When my father was released from jail after two years, I remember he was shocked to find my mother’s face on billboards. He could not adjust in the beginning and they came close to leaving each other. But he quietly appreciated my mother for not approaching anyone for support. His world changed. My mother was now the breadwinner. Her work brought us to Lahore in 1969.
I remember that within a week of coming to Lahore, everyone colour changed; our real colours came out. There was peace, the kind one sees at iftar time during Ramadan, with hardly a car on the road in Gulberg. You could see your face in the Canal. I was taken by the freshness and greenery which we had missed in Karachi. It was like coming to a very rural area. People still had values – they would give way on the road. I didn want to do my BSc, but my mother insisted, so I entered the programme for her. But I forgot everything when I met the person who was to become my guru, Maharaj. This is when I started learning kathak. Everything else became meaningless. I would go to him in the mornings and my mother would come in the evenings to collect me. I would often send her back.

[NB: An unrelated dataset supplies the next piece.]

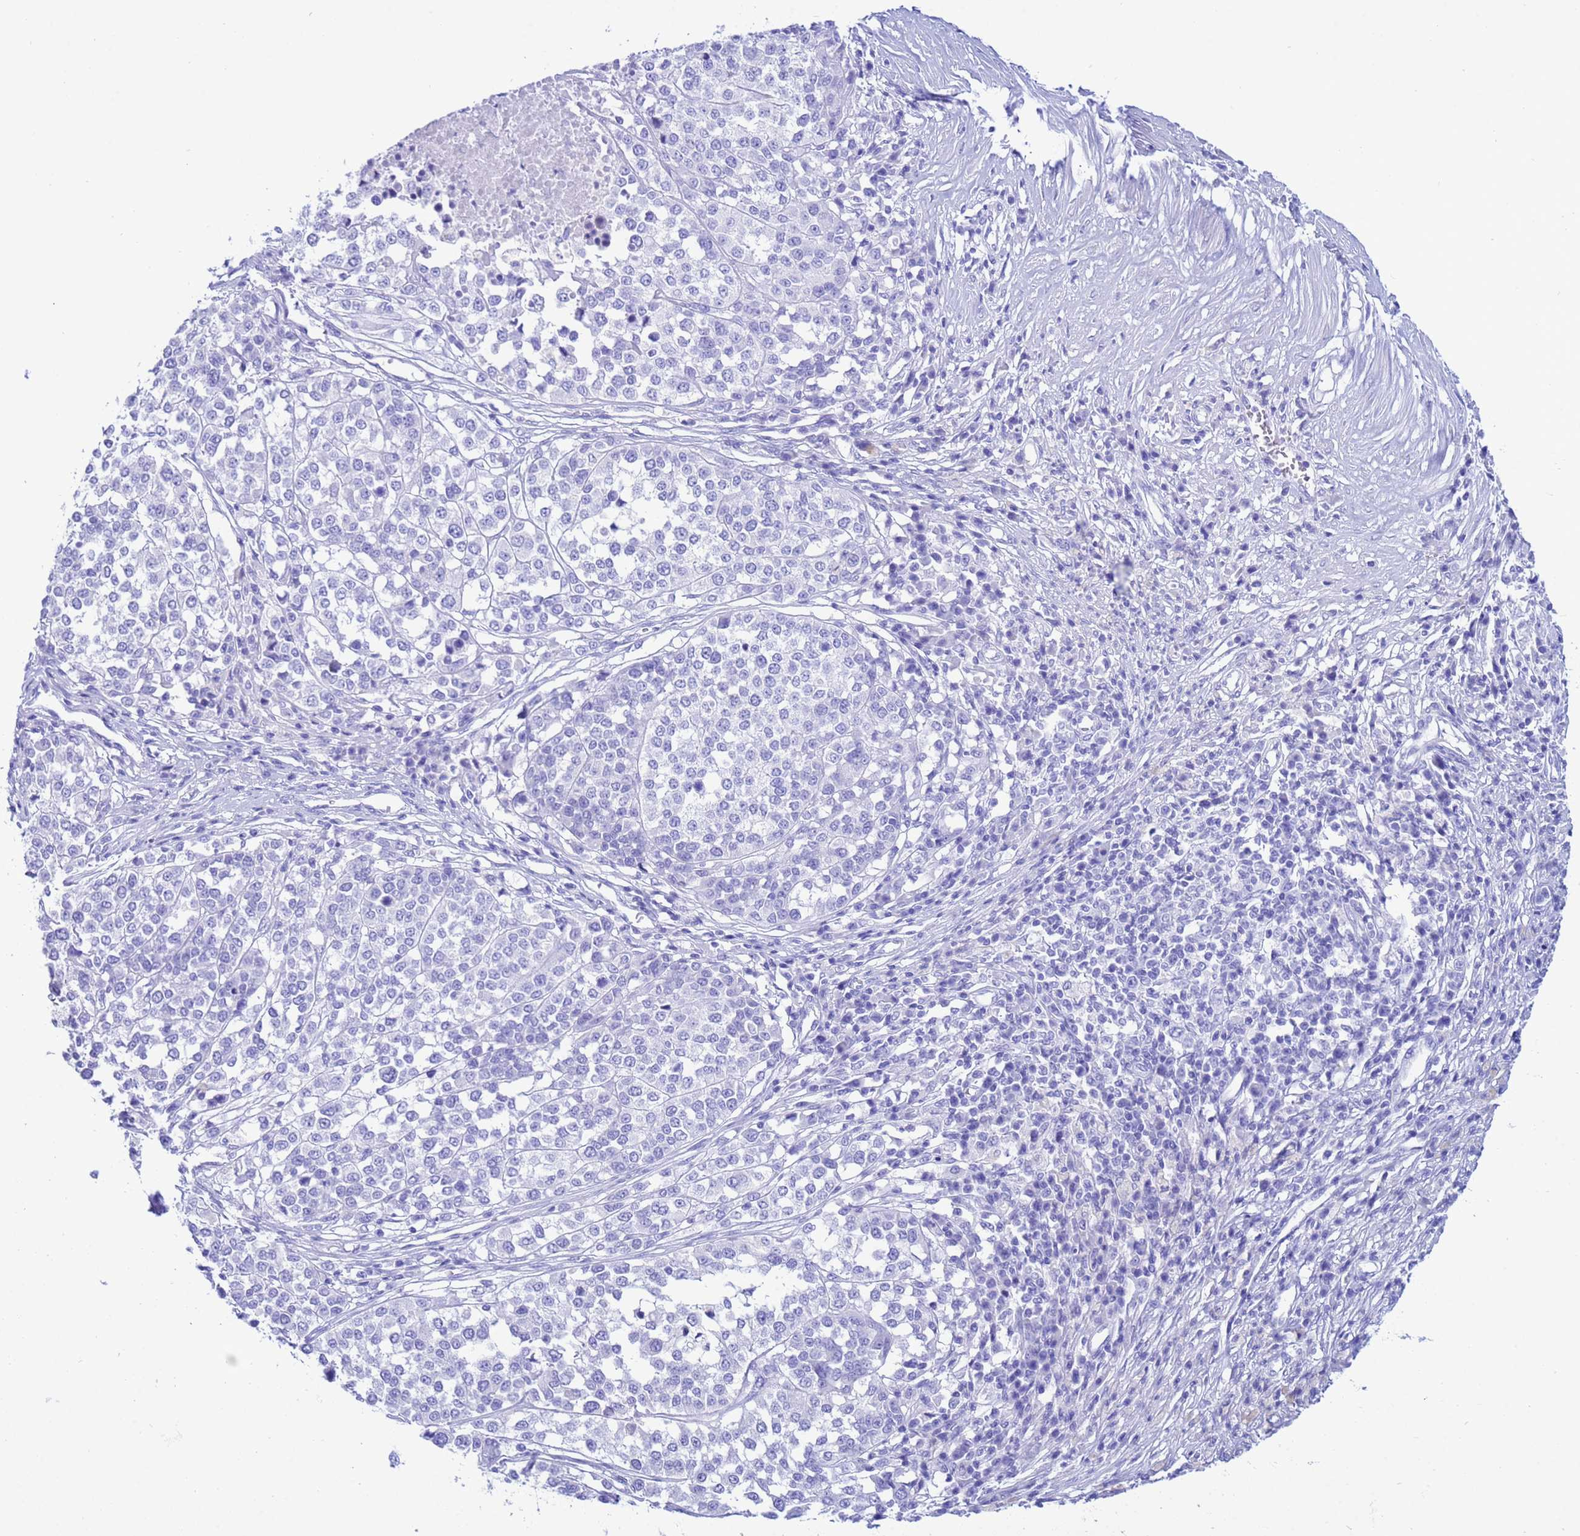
{"staining": {"intensity": "negative", "quantity": "none", "location": "none"}, "tissue": "melanoma", "cell_type": "Tumor cells", "image_type": "cancer", "snomed": [{"axis": "morphology", "description": "Malignant melanoma, Metastatic site"}, {"axis": "topography", "description": "Lymph node"}], "caption": "Human melanoma stained for a protein using immunohistochemistry displays no staining in tumor cells.", "gene": "AKR1C2", "patient": {"sex": "male", "age": 44}}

One day he was very angry with his students and he told us all to leave his house. It was raining outside and he shut the door on us. All the other students left. I sat on a step outside his door. Maharaj opened the door after an hour. I was still sitting there, in the rain. “You come in,” he said. The others didn’t have the passion to take his anger. It’s the same today. People are distracted with television and fast food and short cuts. Many of these pop groups that have popped up are nothing more than noise pollution; there’s no differentiation between good and bad. We are ruled by money. People don’t have time for real and pure things because they give clutter priority. Clutter is removed by real knowledge, which humbles you. Even though he never went to school, I learnt so much from my guru. He gave me my philosophy. We were the greatest of friends.

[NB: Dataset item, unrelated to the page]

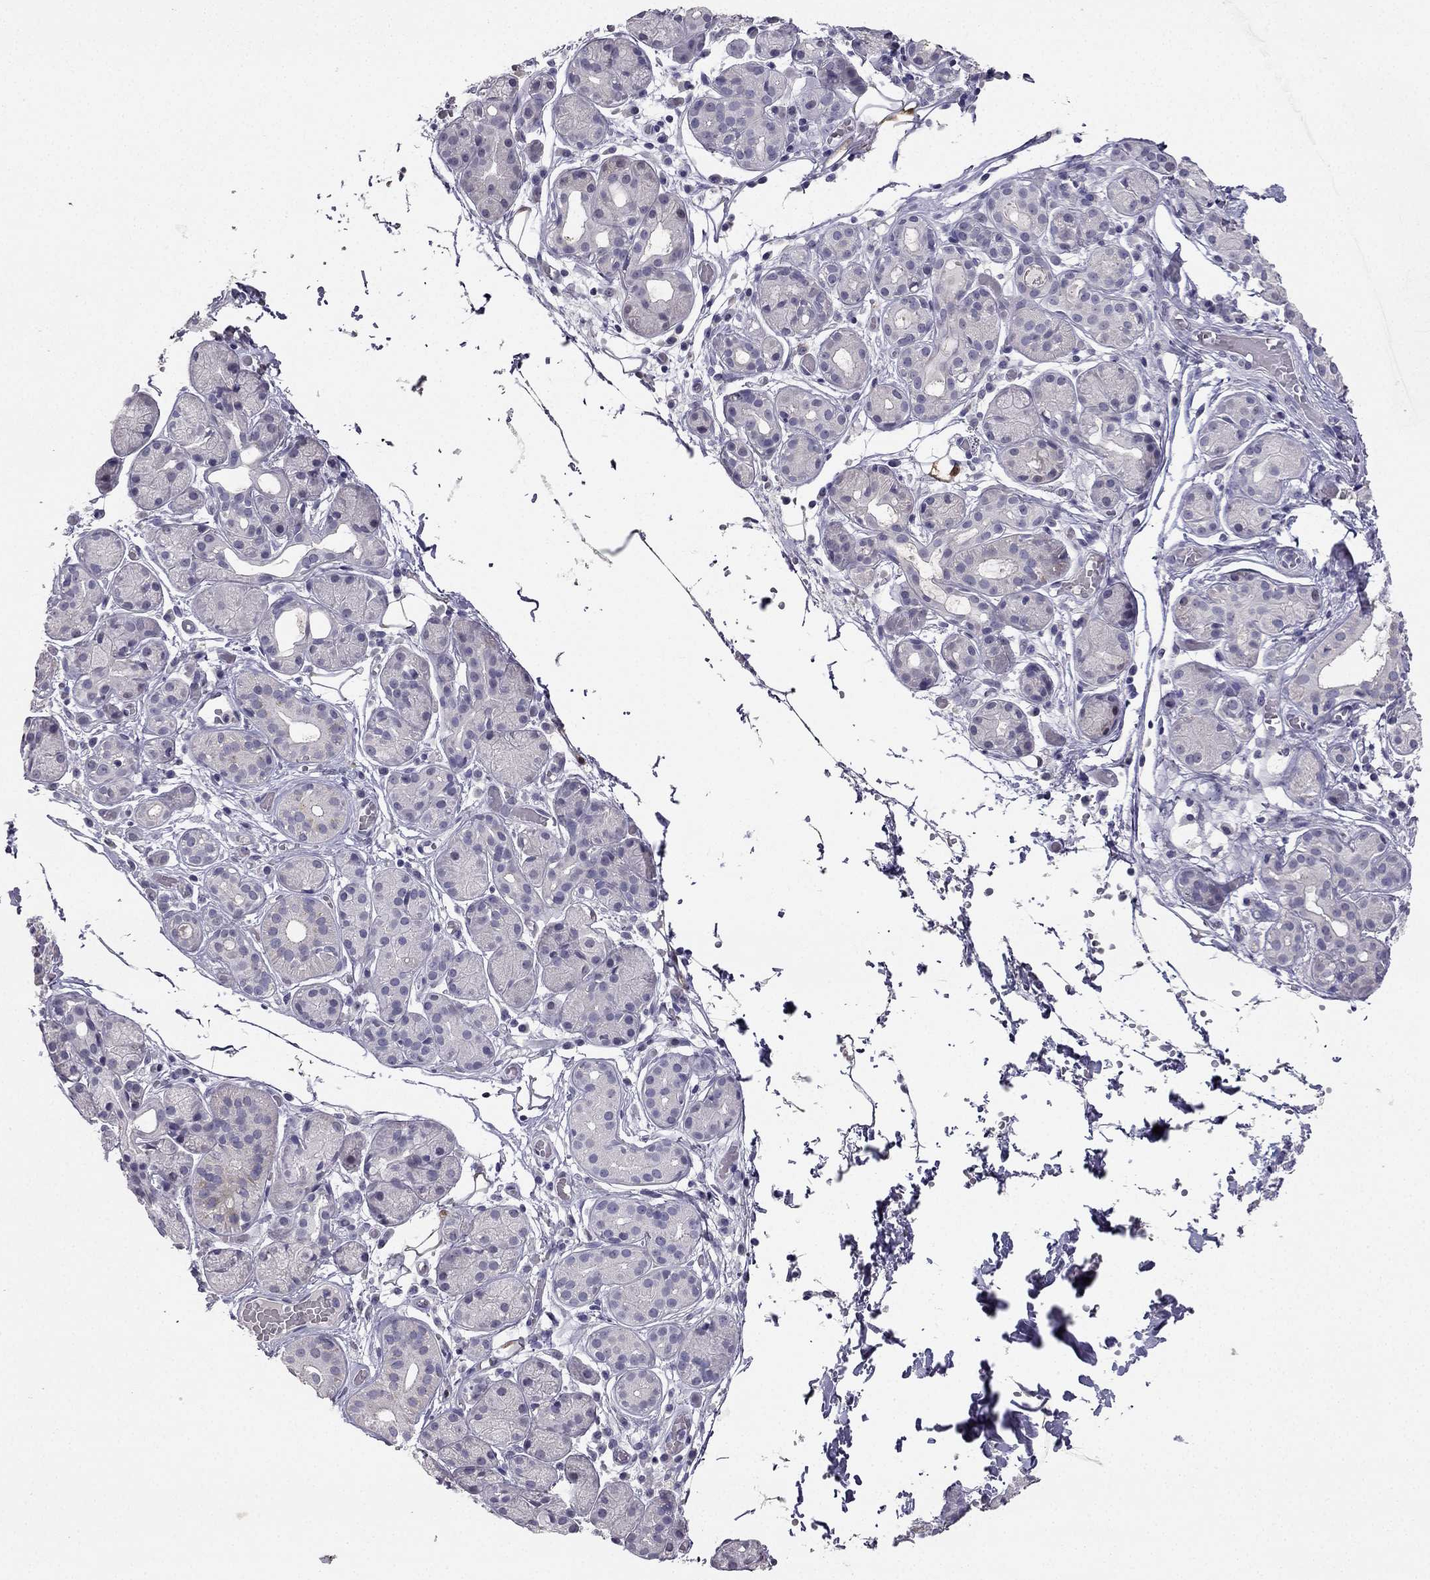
{"staining": {"intensity": "negative", "quantity": "none", "location": "none"}, "tissue": "salivary gland", "cell_type": "Glandular cells", "image_type": "normal", "snomed": [{"axis": "morphology", "description": "Normal tissue, NOS"}, {"axis": "topography", "description": "Salivary gland"}, {"axis": "topography", "description": "Peripheral nerve tissue"}], "caption": "Immunohistochemical staining of normal human salivary gland shows no significant positivity in glandular cells.", "gene": "CALB2", "patient": {"sex": "male", "age": 71}}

I remember the level of professionalism at the PIA Arts Academy. It would have matched any dance ensemble in the world. I was invited there in 1973 by the director Zia Moheyuddin to perform as Heer in the ballet rendition of Heer Ranjha. With Zia Moheyuddin’s connections, we performed at places like the Bolshoi Ballet in Moscow and New York’s Madison Square Garden in front of 5,000 people.
I remember being asked to join Bhutto’s entourage in 1976. This was to be the first time a Pakistani prime minister was to be accompanied by cultural troupe. There were six musicians, Zia Moheyuddin and myself. We took a two month tour of Europe, North America and East Asia. Bhutto understood that the only way we could communicate an image of peace and beauty to the world was by showing the arts.
I remember my performance was delayed by 10 minutes in Sweden. A gentleman in a rain coat came up to me and apologised, “I am very sorry I am late. I didn’t get parking and my wife was ill so I had to wash the dishes.?Later I found out that he was the prime minister. We don’t get that same sort of respect from our own politicians.
I remember being banned from dancing during Gen Zia ul-Haq’s regime. I was doing a television serial on kathak at the time. The Minister of Culture said that this was the most vulgar programme and we must stop it immediately. I remember reading in the newspapers that ‘Nahid Siddiqui is ruining our younger generation.’ And as a result of Zia’s purge of pure classical dancers, we now have the baseless, rootless, vulgar dancers that he most feared. We got what we deserved.